## Problem details
Everything in the listing below should be written out again exactly, except the pictures.

## Material provided

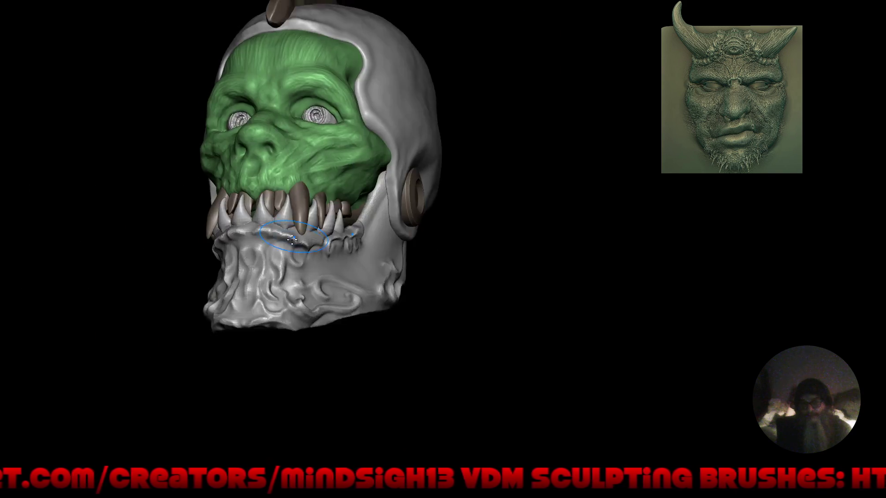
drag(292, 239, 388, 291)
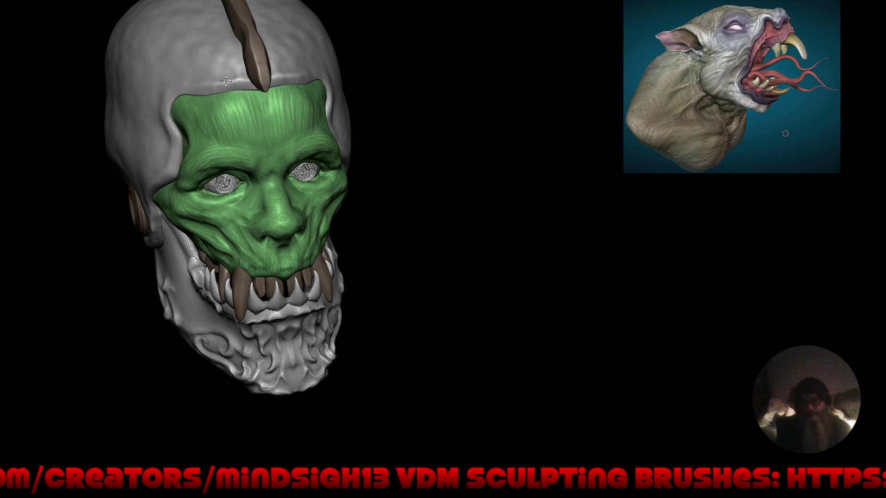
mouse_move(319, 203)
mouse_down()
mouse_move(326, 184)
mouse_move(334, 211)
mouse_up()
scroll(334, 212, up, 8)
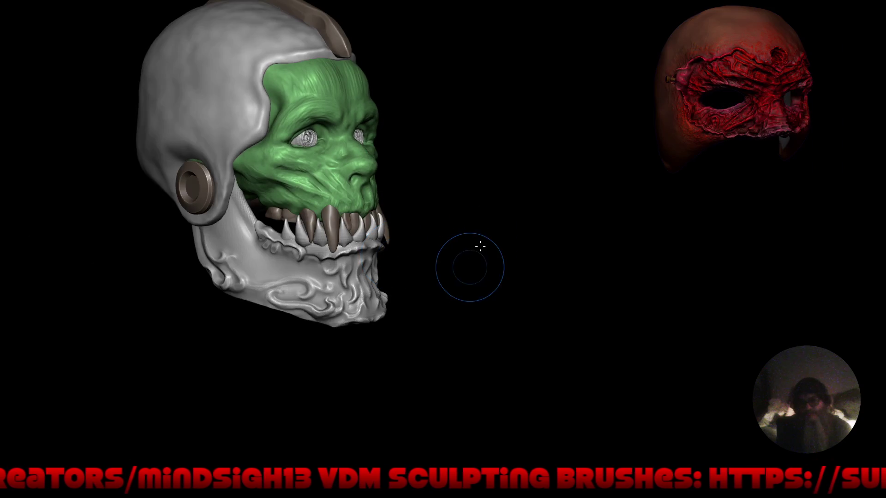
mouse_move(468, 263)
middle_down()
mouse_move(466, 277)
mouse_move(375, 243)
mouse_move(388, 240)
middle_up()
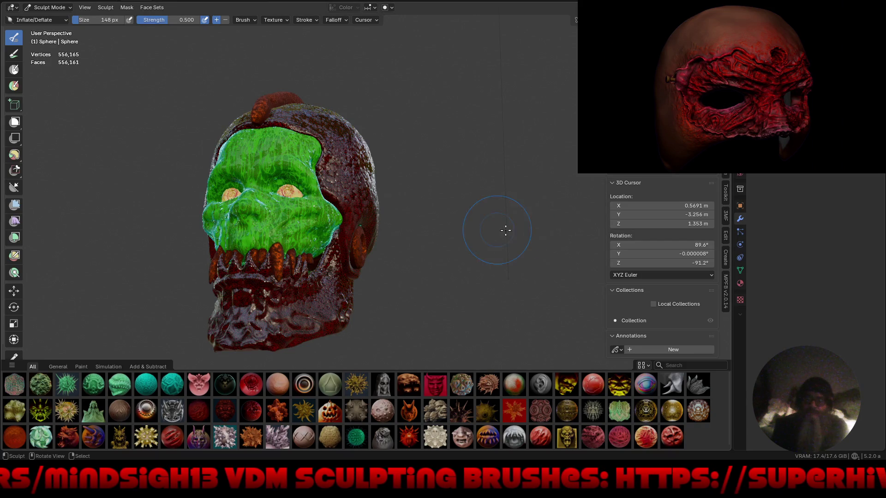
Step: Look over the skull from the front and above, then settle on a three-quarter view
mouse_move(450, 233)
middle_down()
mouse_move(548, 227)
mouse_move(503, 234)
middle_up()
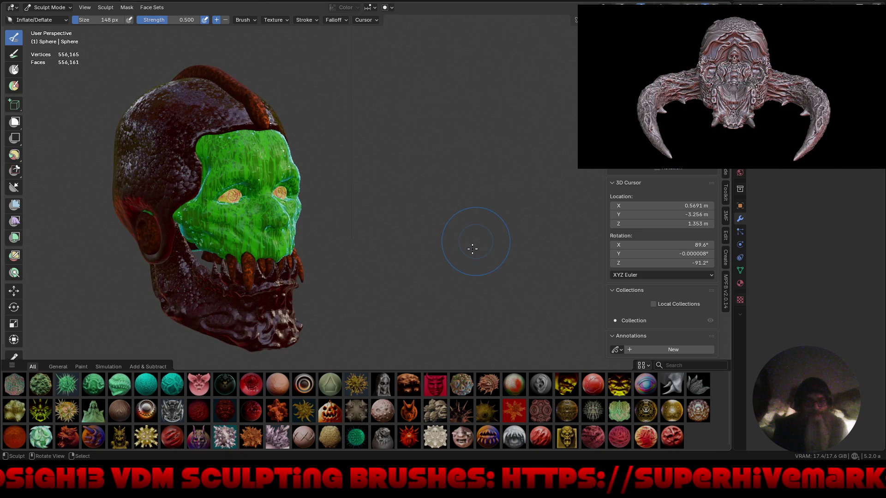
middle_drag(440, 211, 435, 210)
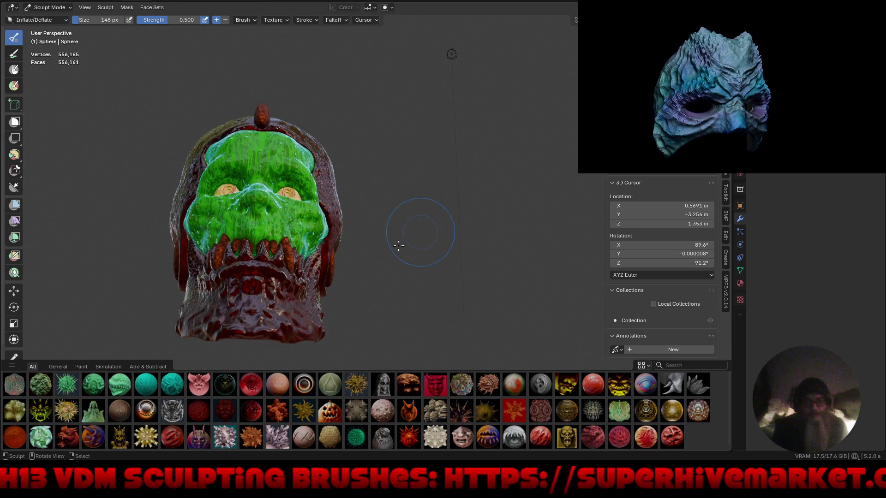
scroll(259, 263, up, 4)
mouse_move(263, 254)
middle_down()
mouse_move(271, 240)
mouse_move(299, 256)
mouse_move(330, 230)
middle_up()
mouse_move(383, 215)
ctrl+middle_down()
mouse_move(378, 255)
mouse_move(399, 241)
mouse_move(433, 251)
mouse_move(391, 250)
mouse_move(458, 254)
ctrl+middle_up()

## Result of the task
drag(292, 239, 388, 291)
mouse_move(319, 203)
mouse_down()
mouse_move(326, 184)
mouse_move(334, 211)
mouse_up()
scroll(334, 212, up, 8)
mouse_move(468, 263)
middle_down()
mouse_move(466, 277)
mouse_move(375, 243)
mouse_move(388, 240)
middle_up()
Step: Look over the skull from the front and above, then settle on a three-quarter view
mouse_move(450, 233)
middle_down()
mouse_move(548, 227)
mouse_move(503, 234)
middle_up()
middle_drag(440, 211, 435, 210)
scroll(259, 263, up, 4)
mouse_move(263, 254)
middle_down()
mouse_move(271, 240)
mouse_move(299, 256)
mouse_move(330, 230)
middle_up()
mouse_move(383, 215)
ctrl+middle_down()
mouse_move(378, 255)
mouse_move(399, 241)
mouse_move(433, 251)
mouse_move(391, 250)
mouse_move(458, 254)
ctrl+middle_up()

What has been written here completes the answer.